Absentee dads blamed for sons' waywardness
published: Sunday | July 24, 2005

Howard Campbell, Gleaner writer

For the past 18 years, Andrew's life has been dotted by 'what ifs'?

What if his father had been around, would he have stayed the right course? Would he have been shot four times? Would he still be living in crime-ridden Wilton Gardens, Kingston?

Those are questions the 36-year-old says he has asked himself several times.

He told The Sunday Gleaner that since his father went to the United States in 1987, his life has been anything but stable.

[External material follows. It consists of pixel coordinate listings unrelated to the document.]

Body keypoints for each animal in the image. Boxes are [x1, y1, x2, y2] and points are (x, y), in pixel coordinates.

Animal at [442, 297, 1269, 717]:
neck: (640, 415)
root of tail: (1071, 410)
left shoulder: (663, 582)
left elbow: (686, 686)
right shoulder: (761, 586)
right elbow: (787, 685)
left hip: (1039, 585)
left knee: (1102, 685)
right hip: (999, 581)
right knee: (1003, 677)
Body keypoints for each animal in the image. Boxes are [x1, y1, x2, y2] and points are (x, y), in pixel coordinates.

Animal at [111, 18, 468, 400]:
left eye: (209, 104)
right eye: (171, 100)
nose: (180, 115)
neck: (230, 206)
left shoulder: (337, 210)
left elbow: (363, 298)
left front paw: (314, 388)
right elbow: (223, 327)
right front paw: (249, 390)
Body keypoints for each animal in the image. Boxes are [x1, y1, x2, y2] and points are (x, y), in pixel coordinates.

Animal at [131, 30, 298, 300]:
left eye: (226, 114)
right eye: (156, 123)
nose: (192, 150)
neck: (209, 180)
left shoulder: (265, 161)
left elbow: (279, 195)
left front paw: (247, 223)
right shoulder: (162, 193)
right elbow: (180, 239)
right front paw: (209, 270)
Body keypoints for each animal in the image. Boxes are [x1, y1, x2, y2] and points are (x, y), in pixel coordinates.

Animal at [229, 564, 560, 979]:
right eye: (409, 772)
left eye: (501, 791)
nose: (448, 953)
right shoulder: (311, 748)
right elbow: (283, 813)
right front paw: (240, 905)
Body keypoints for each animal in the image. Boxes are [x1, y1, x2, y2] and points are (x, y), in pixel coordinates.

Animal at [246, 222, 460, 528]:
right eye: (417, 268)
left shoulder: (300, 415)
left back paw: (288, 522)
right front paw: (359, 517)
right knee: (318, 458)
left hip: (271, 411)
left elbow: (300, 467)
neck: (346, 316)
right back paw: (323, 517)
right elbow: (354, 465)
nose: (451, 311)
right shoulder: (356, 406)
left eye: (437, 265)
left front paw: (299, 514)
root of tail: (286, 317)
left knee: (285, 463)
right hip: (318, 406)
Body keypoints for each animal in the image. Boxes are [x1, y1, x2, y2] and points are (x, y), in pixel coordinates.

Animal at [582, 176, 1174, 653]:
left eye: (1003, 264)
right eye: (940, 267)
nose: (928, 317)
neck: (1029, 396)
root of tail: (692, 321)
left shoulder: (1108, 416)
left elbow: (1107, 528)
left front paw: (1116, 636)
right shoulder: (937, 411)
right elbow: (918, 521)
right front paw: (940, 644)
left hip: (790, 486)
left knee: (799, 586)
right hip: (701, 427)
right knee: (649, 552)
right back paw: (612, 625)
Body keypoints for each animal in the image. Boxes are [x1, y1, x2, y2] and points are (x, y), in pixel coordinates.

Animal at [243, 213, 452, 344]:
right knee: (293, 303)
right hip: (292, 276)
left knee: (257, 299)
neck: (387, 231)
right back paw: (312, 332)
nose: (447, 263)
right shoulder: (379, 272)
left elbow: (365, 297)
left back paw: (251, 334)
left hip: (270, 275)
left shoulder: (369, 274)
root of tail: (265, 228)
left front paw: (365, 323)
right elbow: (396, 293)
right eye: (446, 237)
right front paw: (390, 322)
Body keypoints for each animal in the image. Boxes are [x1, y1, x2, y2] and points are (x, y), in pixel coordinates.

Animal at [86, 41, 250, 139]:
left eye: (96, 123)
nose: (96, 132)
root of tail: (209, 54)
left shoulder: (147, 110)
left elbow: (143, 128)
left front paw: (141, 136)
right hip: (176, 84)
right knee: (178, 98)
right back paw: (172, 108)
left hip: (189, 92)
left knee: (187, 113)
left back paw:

"Mi nuh grow wid nuh father, jus' my mother alone," said Andrew, leaning against a high-rise building in Wilton Gardens, a hardened community popularly known as Rema. "Mi know him still yuh nuh, but him nuh grow mi."

Andrew says his father, a
former postman, came from neighbouring Arnett Gardens.

He fathered two of his
mother's nine children but left for the United States while he and his younger brother were still in their teens. Little has been heard of him since.

"Mi nah really hate him still 'cause a mi father an' a him mek mi dey ya so, but him shoulda remember him youth dem," he said. "That's why nuff a the youth dem now a breed some girl an' gone lef' dem. That's why most a the youth dem nuh have nuh father."

Andrew, who is unemployed, bears the scars of the violence that has kept Rema on edge for a number of years. His left arm was amputated at the elbow in 1997 after he was shot during a drive-by attack in the community which is a matter of yards from Arnett Gardens, its long-time nemesis.

'Fatherless Crew'

Rema is home to several fatherless youth. There is even a group which calls themselves the 'Fatherless Crew' made up of youngsters who either lost their father to violence or imprisonment.

Twenty-two-year-old Kemar Stephenson's father was born and bred in Rema. He was killed in 1998 while on duty as a security guard in Portland and Kemar says the absence of a father
figure also hurt his development.

Kemar recently became a father and though he is currently unemployed, he is determined that his son will get the guidance the death of his father denied him. "Bwoy, mi jus' waan si him come out good," he said.

Andrew has fathered no children as yet, a rarity for a man his age in the inner-city.

He is adamant that if his father was around as he approached adulthood he would not have been drawn into 'certain things.'

"A nuff thing mi go through ... grievance inna yuh heart so yuh will do certain things," he explained.